How many of us remember the free-spirited summer holidays? The tree climbing sessions and the quite running to the pond to spot the frog-spawn? The need for Vitamin N(nature) can never be undermined.

Despite the growing evidence that nature plays a critical role in children’s health and development, we have witnessed in the modern age a precipitous decline in children’s contact with outdoor. This decrease prompted the journalist Richard Louv to coin the term “nature-deficit disorder” to bring attention to the growing disconnect between children and nature in the modern world and it potentially adverse effects on their health and malnutrition. Stephen Kellert, who helped pioneer the theory of “Biophilia” states in his book Birthright: People and Nature in the Modern World the wonders of nature and its effect on childhood.

Although nature-deficit disorder does not exist as a clinically diagnosed condition he says, the evidence warns of the dramatic decrease in children’s contact with nature:

– The typical child today spends less than 40 minutes of an average week outdoors, compared to four hours twenty years ago.

– 96% of the adults report the outdoors was their most important environment during childhood, while 46% of children acknowledge this importance

– 31% of children regularly play outside, compared with more than 70% of their children when they were children.

– In 2010, children spent 52 hours of an average week engaged with the electronic media of television, computers and video games. In 2005 this already high figure was forty-six hours per week.
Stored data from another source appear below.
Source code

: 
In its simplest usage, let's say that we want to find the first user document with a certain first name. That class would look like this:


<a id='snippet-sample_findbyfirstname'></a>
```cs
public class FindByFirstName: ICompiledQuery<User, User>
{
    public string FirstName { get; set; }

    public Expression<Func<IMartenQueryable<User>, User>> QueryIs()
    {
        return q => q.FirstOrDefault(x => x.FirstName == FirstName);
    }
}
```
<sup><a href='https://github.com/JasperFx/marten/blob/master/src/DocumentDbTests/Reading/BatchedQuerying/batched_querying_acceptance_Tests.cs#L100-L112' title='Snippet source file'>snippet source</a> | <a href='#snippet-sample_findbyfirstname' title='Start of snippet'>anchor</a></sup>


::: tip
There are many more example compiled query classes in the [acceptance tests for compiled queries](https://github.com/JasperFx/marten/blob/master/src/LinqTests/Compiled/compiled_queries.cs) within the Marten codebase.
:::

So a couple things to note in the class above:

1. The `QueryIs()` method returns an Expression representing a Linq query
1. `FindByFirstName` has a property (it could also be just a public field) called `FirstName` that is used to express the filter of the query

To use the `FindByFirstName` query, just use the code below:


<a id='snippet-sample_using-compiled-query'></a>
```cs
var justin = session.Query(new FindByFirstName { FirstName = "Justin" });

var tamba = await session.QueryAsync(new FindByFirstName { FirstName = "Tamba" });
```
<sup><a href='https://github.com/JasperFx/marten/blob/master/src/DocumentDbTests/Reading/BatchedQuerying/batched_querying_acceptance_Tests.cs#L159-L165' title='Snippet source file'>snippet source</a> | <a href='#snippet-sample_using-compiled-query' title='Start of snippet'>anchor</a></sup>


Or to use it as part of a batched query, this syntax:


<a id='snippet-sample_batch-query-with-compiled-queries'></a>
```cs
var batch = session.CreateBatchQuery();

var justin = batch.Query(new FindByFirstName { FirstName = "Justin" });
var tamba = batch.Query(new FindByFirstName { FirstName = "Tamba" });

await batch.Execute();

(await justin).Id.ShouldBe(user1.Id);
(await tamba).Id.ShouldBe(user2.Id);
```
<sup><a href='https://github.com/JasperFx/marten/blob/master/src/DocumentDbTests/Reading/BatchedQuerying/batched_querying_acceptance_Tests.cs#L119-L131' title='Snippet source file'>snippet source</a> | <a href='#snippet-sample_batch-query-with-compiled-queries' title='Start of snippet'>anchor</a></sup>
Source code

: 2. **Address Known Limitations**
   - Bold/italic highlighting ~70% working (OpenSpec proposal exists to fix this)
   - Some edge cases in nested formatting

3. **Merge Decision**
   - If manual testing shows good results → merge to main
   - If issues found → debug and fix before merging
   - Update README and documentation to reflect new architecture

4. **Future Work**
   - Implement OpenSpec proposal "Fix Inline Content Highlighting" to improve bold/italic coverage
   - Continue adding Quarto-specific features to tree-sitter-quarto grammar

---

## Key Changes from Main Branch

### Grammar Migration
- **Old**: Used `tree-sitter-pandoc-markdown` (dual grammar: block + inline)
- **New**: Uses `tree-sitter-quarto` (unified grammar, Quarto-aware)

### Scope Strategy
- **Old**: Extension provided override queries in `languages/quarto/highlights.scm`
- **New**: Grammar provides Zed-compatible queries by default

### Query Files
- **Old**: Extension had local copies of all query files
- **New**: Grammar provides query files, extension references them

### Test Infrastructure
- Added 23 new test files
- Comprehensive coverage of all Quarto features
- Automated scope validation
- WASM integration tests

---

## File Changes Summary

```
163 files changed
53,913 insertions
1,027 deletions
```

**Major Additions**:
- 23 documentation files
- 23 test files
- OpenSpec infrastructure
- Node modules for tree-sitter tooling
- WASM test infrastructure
– The average eight-year-old child’s “home range” (the area where the child plays outside on his or her own) has decreased by 96% during the past half century.

– The average child today spends 90% of his or her time indoors

“Childhood has its own way of seeing, thinking and feeling and nothing is more foolish than to try to substitute ours for theirs.”

Jean Jacques Rousseau (Emile)

The importance of biophilic values to children’s health cannot be undermined. Below is the summary reprise of these likely developmental impacts:

Affection: Children’s emotional attachment and love of nature encourages the development of their capabilities to give and receive affection, bond and relate to others, and develop a sense of caring and compassion.

Attraction: Nature’s aesthetic appeal and beauty assists children developing their aptitudes of curiosity, creativity, exploration, discovery, imagination, organizing complexity, and discerning balance and harmony.

Aversion: Coping with anxiety and fear in nature facilitates children’s handling of challenges and adversity, building self-confidence and self-esteem, and cultivating feelings of respect for the natural world.

Exploitation: The material benefits people derive from natural world, as well as the ability to exploit nature for this purpose provide children with a sense of reality, feeling of competence, physical and mental skills and independence and autonomy.

Reason: Contact with nature encourages the development of children’s cognitive skills, including understanding analysis, evaluation and judgement.

Dominion: Children’s exercise of control over nature fosters the development of physical and motor skills, problem solving, coping with adversity, courage and feelings of independence and autonomy.

Spirituality: Connecting with nature ignites children’s sense of relationship to a world beyond themselves that seems meaningful, valuable and purposeful to them.

Symbolism: Children’s representational experience of nature promotes language and verbal skills, the ability to communicate and personality and character development.

Image : Pexels

E-media are often viewed as a corrective to such reduction. But with many babies and toddlers now habitués of the virtual world — and even some nursery classrooms boasting giant digital whiteboards — electronic gadgetry is hotly debated in the early-learning context. Whatever the final verdict, it is clear that virtual experience alone fails to engage the whole child: screen-time limits children to what cognitive scientist Guy Claxton calls “eye-brain-finger” learning. It can also intrude on ‘face time’ and the socialization and language learning that are central to early child development.

Children’s experiences during early childhood nurture the conception of the child as a part of nature. It is during early childhood when children’s experiences give form to the values, attitudes, and basic orientation toward the world that they will carry with them throughout their lives. Thus, regular positive interactions within nature allow children to feel comfortable in it, develop empathy with it and grow to love it. No one can love what he or she doesn’t know through intimate association. So, give your child the much needed Vitamin N.